Retype the whole listing below exactly, keeping every picture out of it.

##### SOURCE MATERIAL

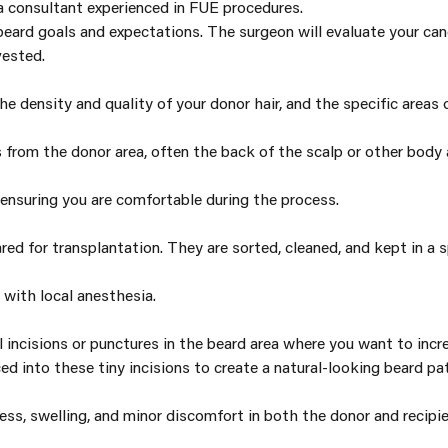
 a consultant experienced in FUE procedures.
 beard goals and expectations. The surgeon will evaluate your can
vested.
the density and quality of your donor hair, and the specific areas
es from the donor area, often the back of the scalp or other body
 ensuring you are comfortable during the process.
red for transplantation. They are sorted, cleaned, and kept in a sp
 with local anesthesia.
 incisions or punctures in the beard area where you want to incre
d into these tiny incisions to create a natural-looking beard pat
ss, swelling, and minor discomfort in both the donor and recipie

##########

**OUTPUT OF THE EXERCISE**
 a consultant experienced in FUE procedures.
 beard goals and expectations. The surgeon will evaluate your can
vested.
the density and quality of your donor hair, and the specific areas
es from the donor area, often the back of the scalp or other body
 ensuring you are comfortable during the process.
red for transplantation. They are sorted, cleaned, and kept in a sp
 with local anesthesia.
 incisions or punctures in the beard area where you want to incre
d into these tiny incisions to create a natural-looking beard pat
ss, swelling, and minor discomfort in both the donor and recipie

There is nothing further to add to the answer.